• _Exercise_
The response should contain all of the data below, reproduced exactly, and no pictures.

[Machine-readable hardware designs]
+++
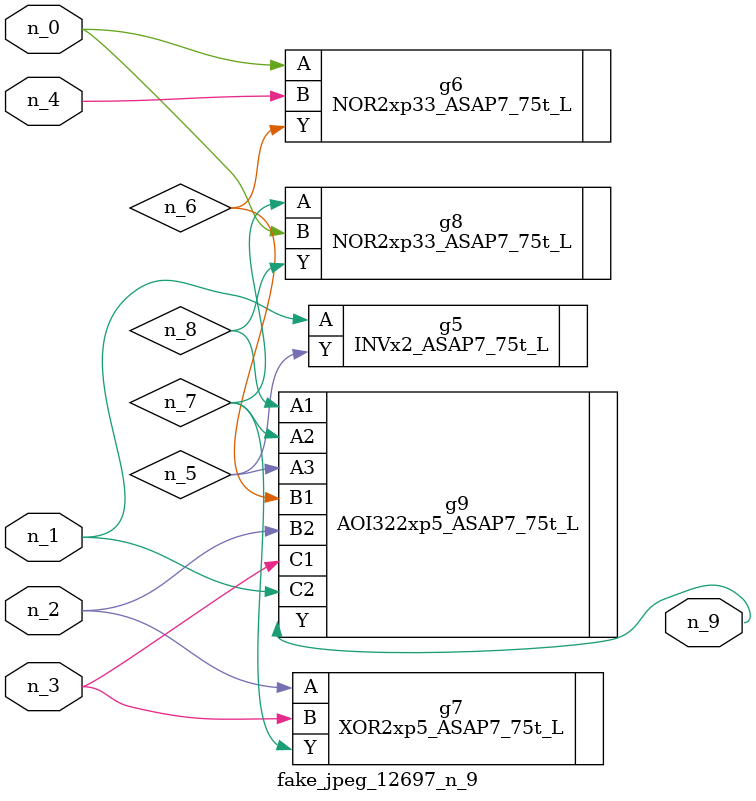
<source format=v>
module fake_jpeg_12697_n_9 (n_3, n_2, n_1, n_0, n_4, n_9);

input n_3;
input n_2;
input n_1;
input n_0;
input n_4;

output n_9;

wire n_8;
wire n_6;
wire n_5;
wire n_7;

INVx2_ASAP7_75t_L g5 ( 
.A(n_1),
.Y(n_5)
);

NOR2xp33_ASAP7_75t_L g6 ( 
.A(n_0),
.B(n_4),
.Y(n_6)
);

XOR2xp5_ASAP7_75t_L g7 ( 
.A(n_2),
.B(n_3),
.Y(n_7)
);

NOR2xp33_ASAP7_75t_L g8 ( 
.A(n_7),
.B(n_0),
.Y(n_8)
);

AOI322xp5_ASAP7_75t_L g9 ( 
.A1(n_8),
.A2(n_7),
.A3(n_5),
.B1(n_6),
.B2(n_2),
.C1(n_3),
.C2(n_1),
.Y(n_9)
);


endmodule
</source>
+++
• _Answer to this task_
<source format=v>
module fake_jpeg_12697_n_9 (n_3, n_2, n_1, n_0, n_4, n_9);

input n_3;
input n_2;
input n_1;
input n_0;
input n_4;

output n_9;

wire n_8;
wire n_6;
wire n_5;
wire n_7;

INVx2_ASAP7_75t_L g5 ( 
.A(n_1),
.Y(n_5)
);

NOR2xp33_ASAP7_75t_L g6 ( 
.A(n_0),
.B(n_4),
.Y(n_6)
);

XOR2xp5_ASAP7_75t_L g7 ( 
.A(n_2),
.B(n_3),
.Y(n_7)
);

NOR2xp33_ASAP7_75t_L g8 ( 
.A(n_7),
.B(n_0),
.Y(n_8)
);

AOI322xp5_ASAP7_75t_L g9 ( 
.A1(n_8),
.A2(n_7),
.A3(n_5),
.B1(n_6),
.B2(n_2),
.C1(n_3),
.C2(n_1),
.Y(n_9)
);


endmodule
</source>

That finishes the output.